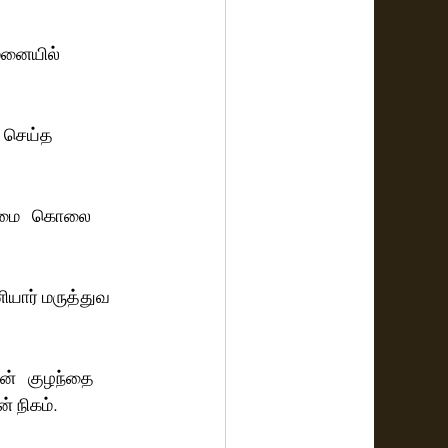
மனையில் 
 செய்த 
ம்மை   கொலை 
யார் மருத்துவ 
ன்   குழந்தை 
நிகம்.  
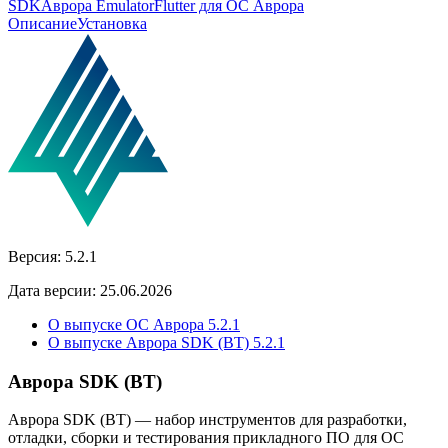
SDK
Аврора Emulator
Flutter для ОС Аврора
Описание
Установка
Версия:
5.2.1
Дата версии:
25.06.2026
О выпуске ОС Аврора 5.2.1
О выпуске Аврора SDK (BT) 5.2.1
Аврора SDK (BT)
Аврора SDK (BT) — набор инструментов для разработки,
отладки, сборки и тестирования прикладного ПО для ОС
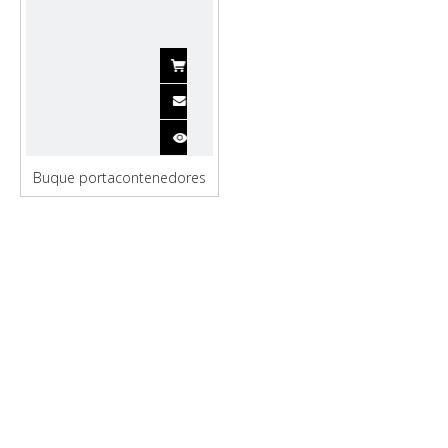
Buque portacontenedores
personalizado para
transporte del Astillero
Qinhai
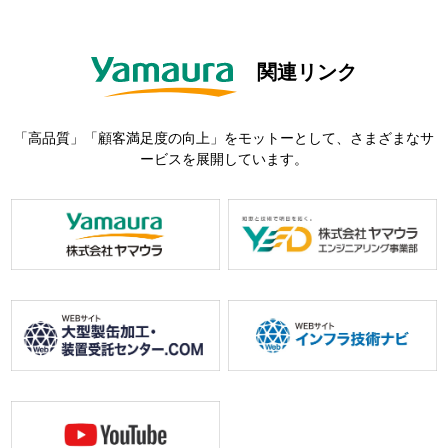
関連リンク
「高品質」「顧客満足度の向上」をモットーとして、さまざまなサ
ービスを展開しています。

....

- [The task]
Can you recast every line of text in the listing above as a numbered list, dropping blank lines and leaving the pictures out?

- [Task response]
1. மனையில் 
2.  செய்த 
3. ம்மை   கொலை 
4. யார் மருத்துவ 
5. ன்   குழந்தை 
6. நிகம்.  
7. SDK
8. Аврора Emulator
9. Flutter для ОС Аврора
10. Описание
11. Установка
12. Версия:
13. 5.2.1
14. Дата версии:
15. 25.06.2026
16. О выпуске ОС Аврора 5.2.1
17. О выпуске Аврора SDK (BT) 5.2.1
18. Аврора SDK (BT)
19. Аврора SDK (BT) — набор инструментов для разработки,
20. отладки, сборки и тестирования прикладного ПО для ОС
21. Buque portacontenedores
22. personalizado para
23. transporte del Astillero
24. Qinhai
25. 関連リンク
26. 「高品質」「顧客満足度の向上」をモットーとして、さまざまなサ
27. ービスを展開しています。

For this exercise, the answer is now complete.